By Kobina Yeboah OKYERE
Illegal small‑scale mining (galamsey) has evolved into one of Ghana’s most entrenched governance and development challenges. While the sector contributes significantly to Ghana’s revenue and provides income opportunities for many impoverished households, the unregulated and informal nature has created conditions that foster environmental destruction, weakened institutional oversight, and the systematic exploitation of vulnerable populations – most notably children.
The continued involvement of children in illegal mining activities represents not only a human development crisis but also significant gaps in policy implementation, law enforcement, and social protection systems.
At its core, child participation in illegal mining contradicts Ghana’s constitutional values, domestic legal framework, and international obligations. Mining is expressly recognised under Ghanaian law as hazardous work and is therefore prohibited for persons under the age of eighteen.
Experiences in Compassion International Ghana (CIGH) assisted communities in mining‑affected districts across the Ashanti, Western, Eastern, Central, and Bono regions show that, children are routinely found digging pits, carrying heavy ore, processing gold with mercury, and performing other life‑threatening tasks.
There are observations of children abandoning schools to engage in illegal mining, sometimes in the full view of law enforcement agencies and adults who should be caring parents. These practices persist despite the clarity of the law, revealing that legislation alone is insufficient without deliberate enforcement, community engagement, and socio‑economic alternatives.
A sustainable policy response must therefore move beyond reactive crackdowns and adopt a coordinated, right-based approach that addresses both the immediate protection of children and the structural drivers of their exploitation.
Strengthening enforcement and accountability remains a necessary starting point. Existing child labour and mining laws provide ample legal authority for intervention; however, implementation is often undermined by limited resources, fragmented institutional mandates, and inconsistent political will.
Establishing well‑resourced, district‑level task forces that bring together labour officers, social welfare personnel, environmental regulators, and law enforcement agencies would significantly enhance detection and response. Regular inspections of high‑risk mining zones, coupled with the consistent prosecution of adult offenders who employ or facilitate child labour, would send a strong deterrent signal and reinforce the rule of law.
Yet enforcement alone cannot succeed in contexts of deep poverty. The experience of CIGH show that, children’s involvement in illegal mining is a survival. Expanding access to quality education in mining‑affected communities is therefore a critical pillar of any effective policy response.
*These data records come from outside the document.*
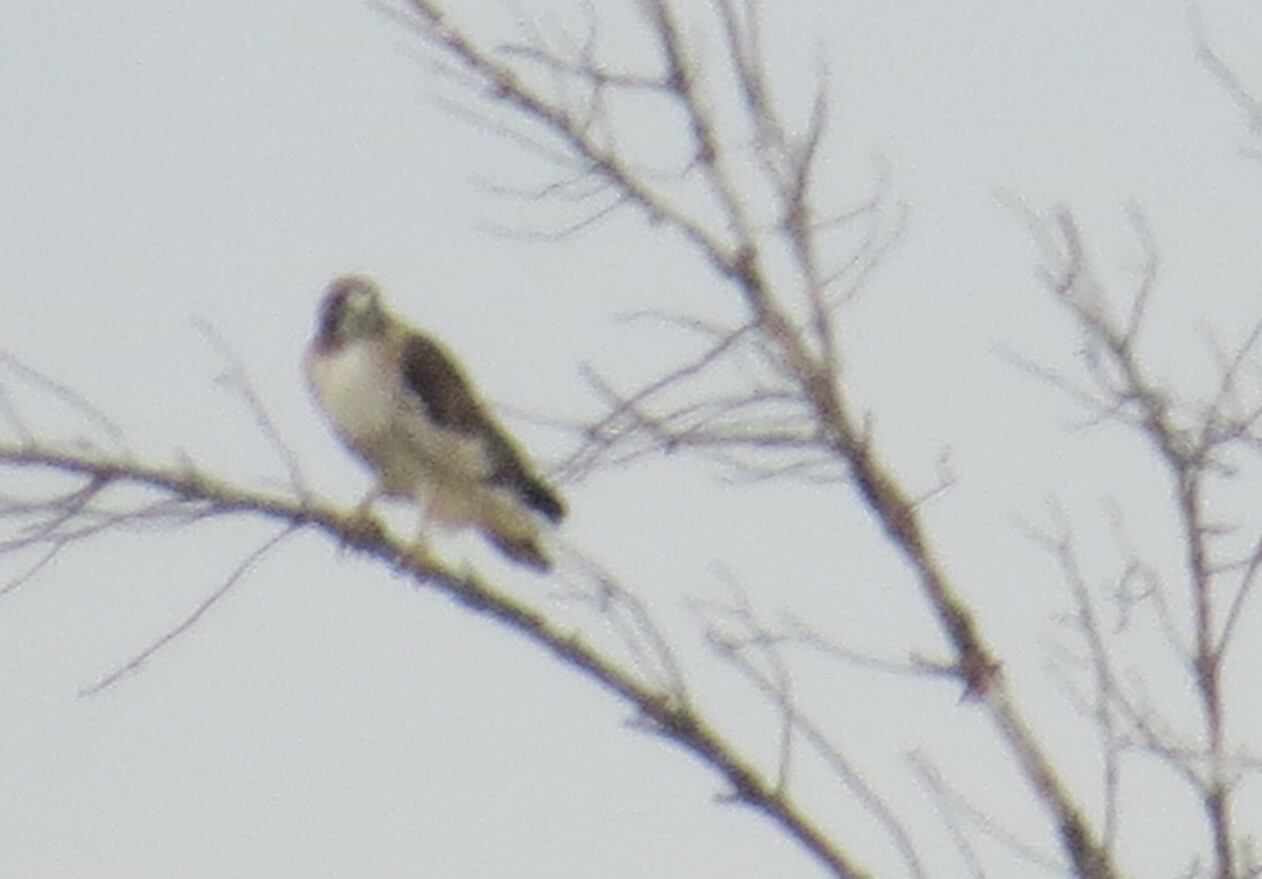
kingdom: Animalia
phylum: Chordata
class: Aves
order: Accipitriformes
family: Accipitridae
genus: Buteo
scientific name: Buteo jamaicensis
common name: Red-tailed hawk
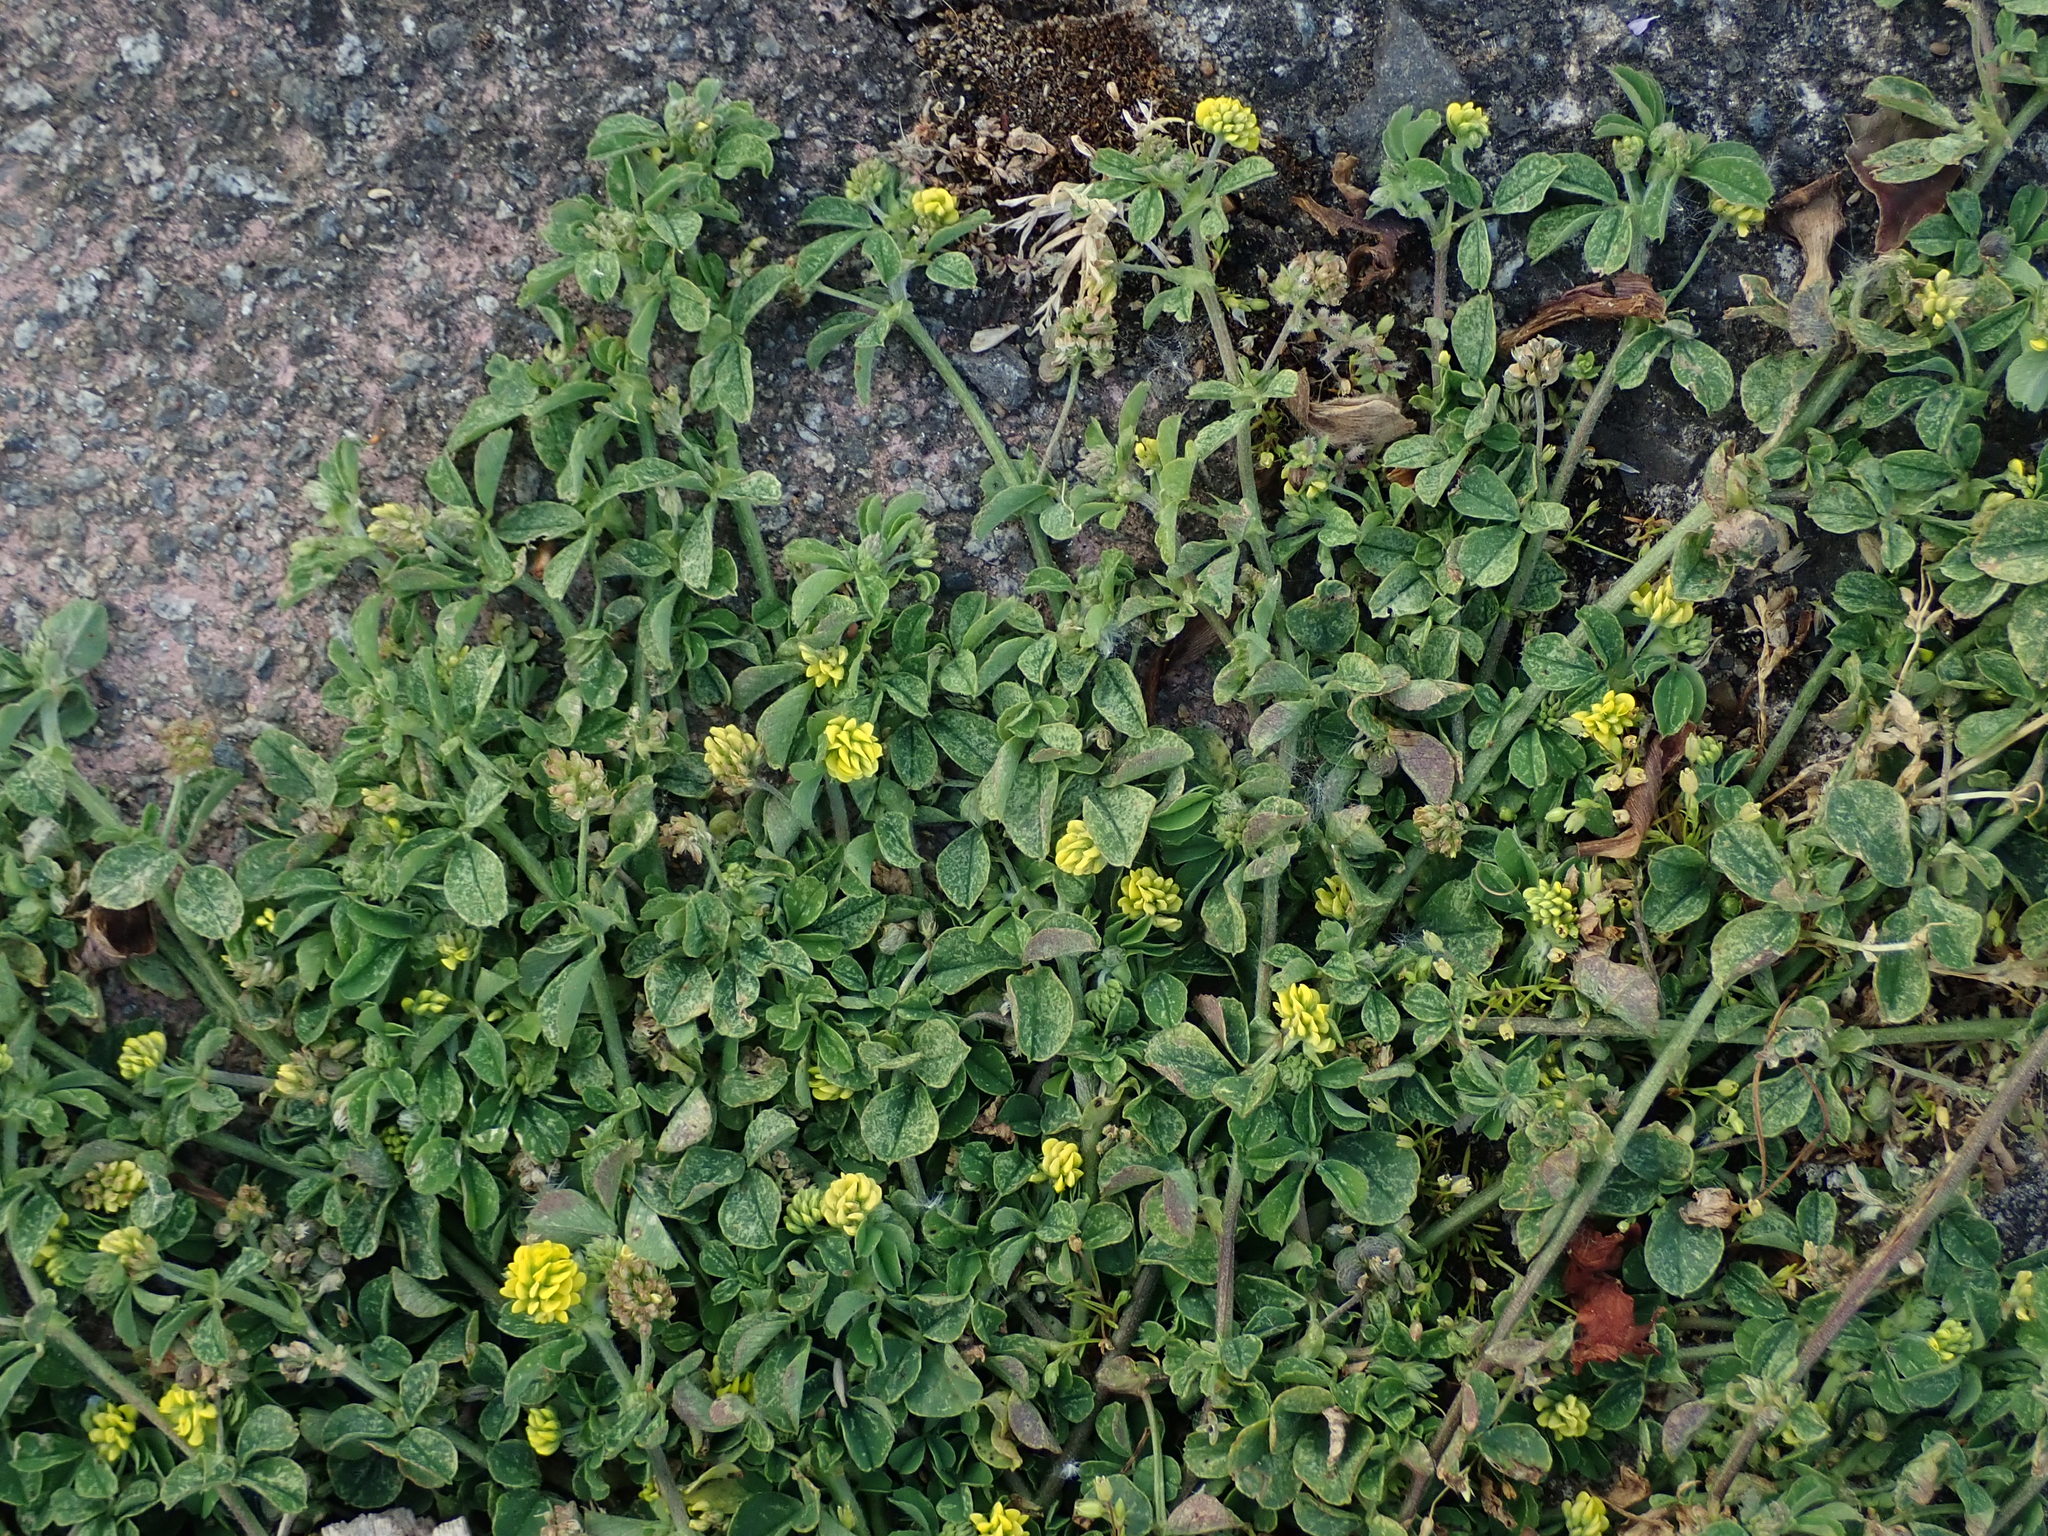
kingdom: Plantae
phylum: Tracheophyta
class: Magnoliopsida
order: Fabales
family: Fabaceae
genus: Medicago
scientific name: Medicago lupulina
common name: Black medick
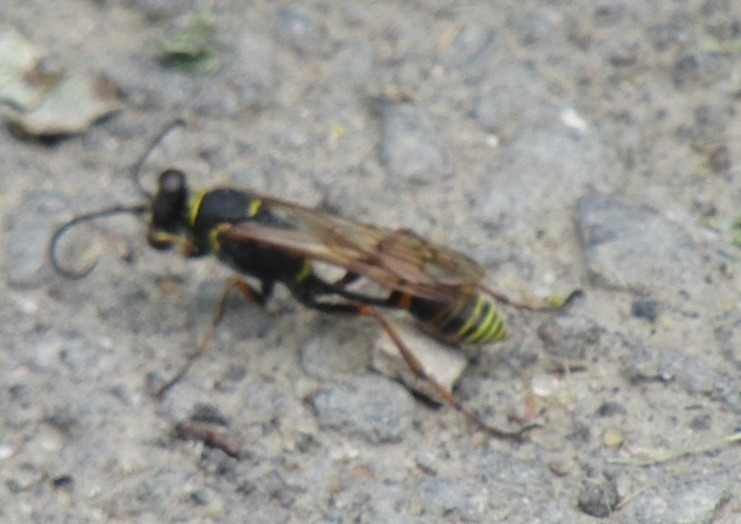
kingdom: Animalia
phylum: Arthropoda
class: Insecta
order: Hymenoptera
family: Sphecidae
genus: Sceliphron
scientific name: Sceliphron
Schools must not only be available but genuinely accessible and attractive to vulnerable families. School feeding programmes, scholarship schemes, and second‑chance education pathways for children withdrawn from mining sites can significantly reduce dropout rates and incentivise sustained attendance.
Equally important is the role of communities themselves in protecting children. Policy efforts that overlook traditional authorities, opinion leaders, and civil society actors are unlikely to achieve sustained impact. Community‑based child protection systems offer a culturally grounded mechanism for identifying at‑risk children, reporting violations, and challenging social norms that normalise child labour.
When chiefs, religious leaders, and community groups are actively involved in protection efforts, enforcement is reinforced by local legitimacy rather than external coercion alone. Public education campaigns conducted in local languages can further reshape perceptions by emphasising the long‑term costs of child mining and the value of education.
Reforming the governance of the mining sector itself is also essential. Illegal mining flourishes in regulatory vacuums, where informality obscures accountability and enables exploitation. Formalising artisanal and small‑scale mining through licensing, training, and environmental regulation can significantly reduce the incidence of child labour.
A regulated sector creates traceable operations, enforces age restrictions, and allows for meaningful monitoring. At the same time, adult miners must be offered skills training and alternative livelihood opportunities, ensuring that the removal of children from mining does not simply shift economic desperation elsewhere.
Finally, effective coordination and data‑driven policy making are critical to sustaining progress. Fragmented interventions, poor data collection, and limited inter‑agency cooperation have historically weakened Ghana’s response to child labour.
Establishing an integrated national database on child labour in mining, supported by regular reporting and cross‑ministerial coordination, would improve policy coherence and accountability. Transparent monitoring frameworks would also enable Parliament, civil society, and development partners to assess progress and identify implementation gaps.
In conclusion, the elimination of child involvement in illegal mining in Ghana is both an achievable and necessary policy objective. The legal foundations already exist; what remains is the political and administrative commitment to enforce them in ways that protect children while addressing the underlying conditions that place them at risk.
A comprehensive strategy that combines enforcement, education, social protection, community engagement, and mining sector reform offers the most viable path forward. Protecting children from illegal mining is not merely a compliance exercise—it is an investment in Ghana’s human capital, social stability, and long‑term sustainable development.